Bu yıllar, onun ileride Sofya’da, Trablusgarp’ta ve Cumhuriyet döneminde kullanacağı dil becerilerinin temel taşlarını oluşturdu. Aynı zamanda, bir milletin lideri olarak “dil reformu” yapacak kişinin, dilleri yalnızca öğrenmekle kalmayıp onları sistematik şekilde incelemiş olması gerektiğini de gösterir.

Trablusgarp ve Şam Yılları: Arapça ile Temas (1905–1911)

1905 yılında kurmay yüzbaşı olarak mezun olan Mustafa Kemal, ilk görevlerinden birini Şam’da 5. Orduda aldı. Burada bulunduğu süre boyunca yalnızca askeri faaliyetlerle değil, bölgenin sosyal ve kültürel yapısıyla da ilgilendi. Şam, Arap dilinin canlı bir şekilde konuşulduğu, farklı dini ve etnik toplulukların bir arada yaşadığı bir şehir olduğundan, Mustafa Kemal için Arapça pratiği yapabileceği doğal bir laboratuvar niteliğindeydi.

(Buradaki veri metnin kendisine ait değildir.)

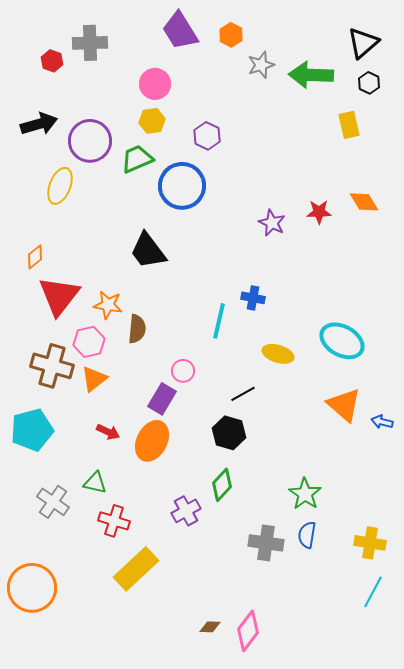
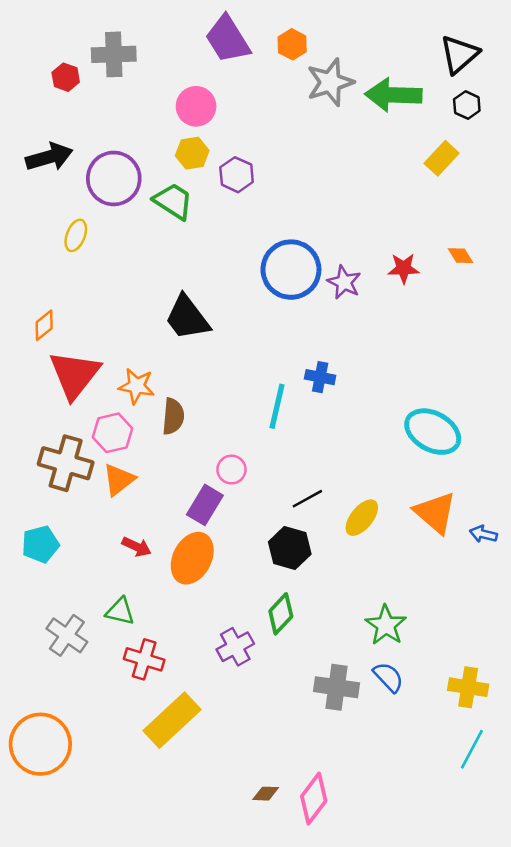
gray star: (261, 65) -> (330, 82), size x1.4
yellow rectangle: (349, 125) -> (442, 158), turned 56
purple hexagon: (207, 136) -> (237, 175), moved
green trapezoid: (137, 159) -> (173, 201), turned 56
yellow ellipse: (60, 186) -> (76, 235), size x0.7
blue circle: (182, 186) -> (291, 270), moved
orange diamond: (364, 202) -> (461, 256), size x0.7
yellow ellipse: (278, 354) -> (362, 518), moved, turned -68
cyan pentagon: (32, 430) -> (40, 544), size x0.7
blue semicircle: (307, 535) -> (388, 677), turned 128

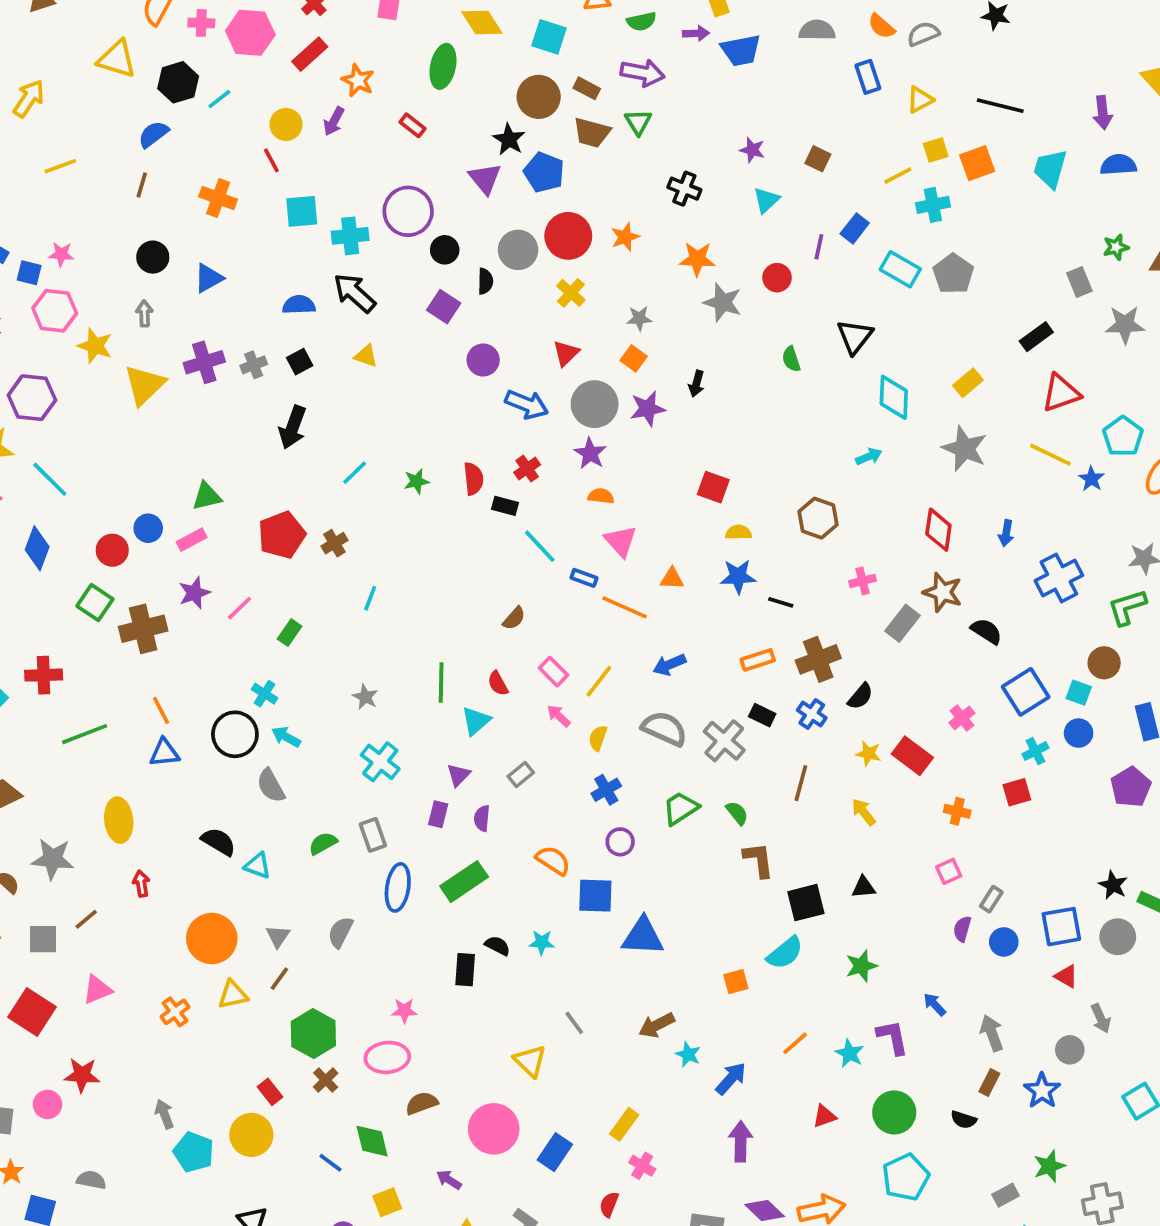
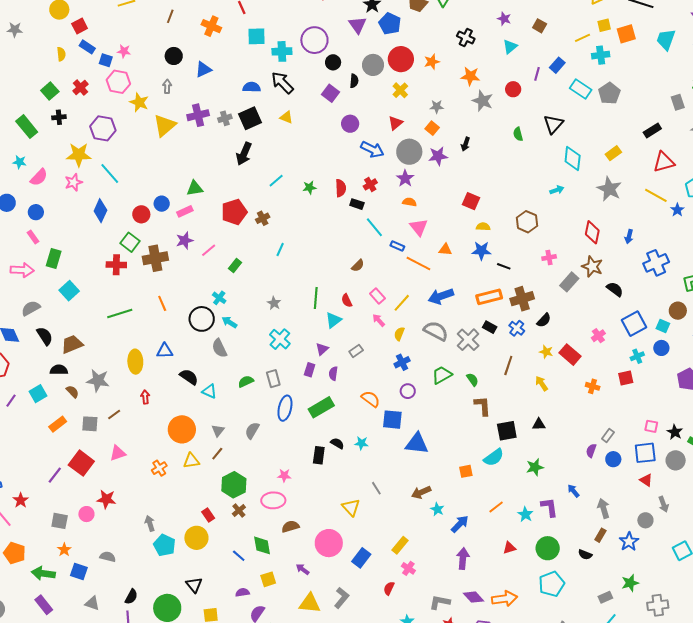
black square: (300, 362) -> (250, 118), size x1.6
orange rectangle: (758, 660) -> (489, 297), size x1.4
blue arrow: (669, 665) -> (441, 296), size x1.4
red cross: (44, 675) -> (116, 265), moved
blue triangle: (164, 753) -> (165, 351), moved
pink square: (949, 871) -> (651, 426), moved, turned 32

Şam’daki görevleri sırasında Arapça’yı günlük hayatta kullanmaya çalıştığına dair belgeler vardır. Ancak onun Arapça’sı hiçbir zaman “konuşma” düzeyinde tam akıcılığa ulaşmadı. Daha çok okuma ve anlama üzerine yoğunlaştı. Nitekim dini metinleri, Osmanlı arşiv belgelerini ve klasik Arapça kaynakları çözümlemede zorluk çekmiyordu. Arkadaşlarına söylediği bir söz bunu özetler:

“Arapçayı ezberle değil, köken mantığıyla öğrenmek gerekir. O zaman binlerce kelimeyi çözmek kolaylaşır.” (aktaran Afet İnan, 1959, s. 104).

Ayrıca bu yıllarda Mustafa Kemal’in Arap coğrafyasında milliyetçi hareketleri takip ettiği, bu hareketlerin yazınını Arapça kaynaklardan okuduğu bilinmektedir. Bu, dil öğreniminin onun siyasi bakış açısını doğrudan etkilediğinin bir başka göstergesidir.

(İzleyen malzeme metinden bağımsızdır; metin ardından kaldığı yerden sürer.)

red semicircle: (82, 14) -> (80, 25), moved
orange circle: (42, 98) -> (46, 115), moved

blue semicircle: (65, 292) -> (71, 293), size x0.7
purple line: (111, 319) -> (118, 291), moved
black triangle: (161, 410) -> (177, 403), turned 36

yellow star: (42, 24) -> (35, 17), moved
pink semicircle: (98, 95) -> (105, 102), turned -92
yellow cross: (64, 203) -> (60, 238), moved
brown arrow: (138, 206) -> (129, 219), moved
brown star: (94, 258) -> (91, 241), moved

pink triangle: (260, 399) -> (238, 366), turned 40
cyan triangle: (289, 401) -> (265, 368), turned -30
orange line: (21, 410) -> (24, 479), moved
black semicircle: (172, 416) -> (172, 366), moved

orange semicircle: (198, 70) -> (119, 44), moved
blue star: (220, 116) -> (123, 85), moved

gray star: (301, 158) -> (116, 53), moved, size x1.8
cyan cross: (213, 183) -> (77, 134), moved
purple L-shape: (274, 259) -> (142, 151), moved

Trablusgarp Savaşı: Dil ve Propaganda

1911’de Trablusgarp’a gönüllü olarak giden Mustafa Kemal, burada İtalyan işgaline karşı mücadele etti. Bu süreçte Arap kabileleriyle iletişim kurmak zorundaydı. İşte burada Arapça, yalnızca bir iletişim dili değil, askerî stratejinin en önemli unsurlarından biri oldu. Mustafa Kemal, kabile liderleriyle görüşürken temel Arapça ifadeler kullanmış, anlaşma metinlerinde Arapça terminolojiye hâkimiyetini göstermiştir.

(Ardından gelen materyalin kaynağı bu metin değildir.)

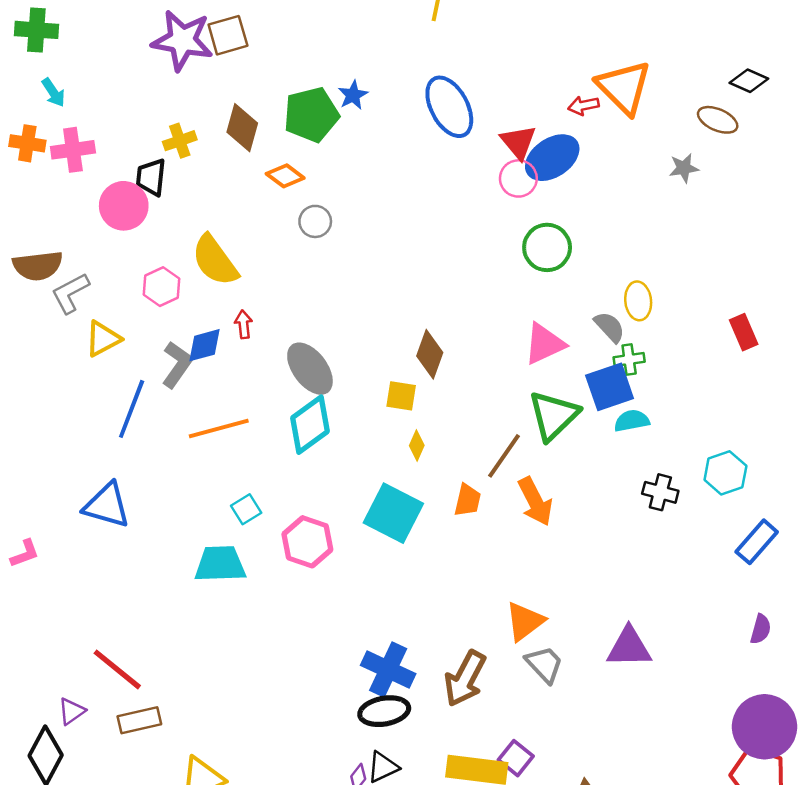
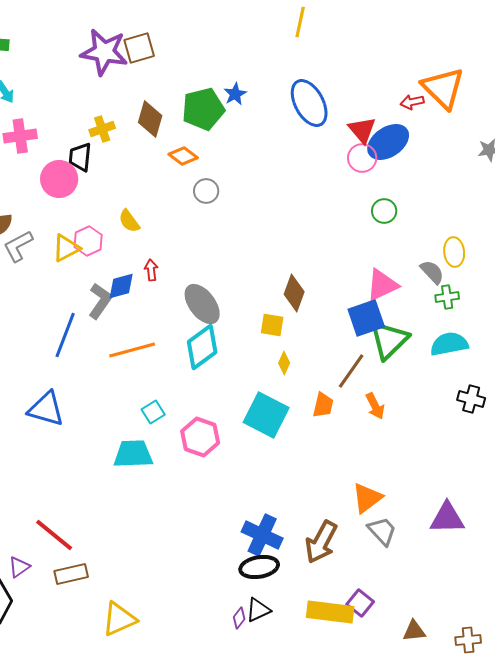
green circle: (547, 247) -> (384, 211), size x0.7
yellow semicircle: (215, 261) -> (129, 221), size x0.6
yellow triangle: (103, 339) -> (66, 248), moved
blue square: (610, 387) -> (366, 318), moved
cyan semicircle: (632, 421) -> (449, 344), size x1.4
orange arrow: (535, 501) -> (375, 406), size x0.7

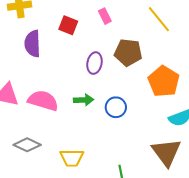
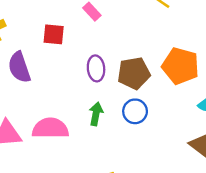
brown pentagon: (128, 52) -> (134, 73), moved
green arrow: (84, 100) -> (96, 114), turned -60

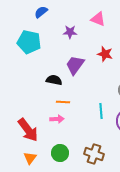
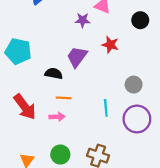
purple star: (70, 32) -> (83, 20), moved
cyan pentagon: (29, 42) -> (18, 51), moved
red arrow: (28, 130) -> (25, 107), moved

Ayrıca İtalyanların propaganda faaliyetlerine karşı Arapça bildiriler hazırlatmış ve yerel halkın desteğini kazanmıştır. Bu dönemde Arapça onun için bir “müzakere ve ikna aracı” işlevi görmüştür.

Sofya Yılları: Fransızca’nın Zirvesi (1913–1915)

1913 yılında Mustafa Kemal, Bulgaristan’ın başkenti Sofya’ya askerî ataşe olarak atandı. İşte bu dönem, onun Fransızca’sını ileri seviyeye taşıdığı, Avrupa diplomasi çevrelerinde parlayan bir yıldız haline geldiği yıllardı.

Sofya, Avrupalı diplomatların buluştuğu, Fransızca’nın uluslararası diplomasi dili olarak hâkim olduğu bir kentti. Atatürk, burada yapılan resepsiyonlarda, toplantılarda ve balolarda Fransızca’yı akıcı bir şekilde kullanarak dikkatleri üzerine çekti. Bulgar, Fransız ve Rus diplomatlarla doğrudan Fransızca iletişim kurması, onun diplomatik yeteneğini ortaya çıkardı (Kinross, 1964, s. 91).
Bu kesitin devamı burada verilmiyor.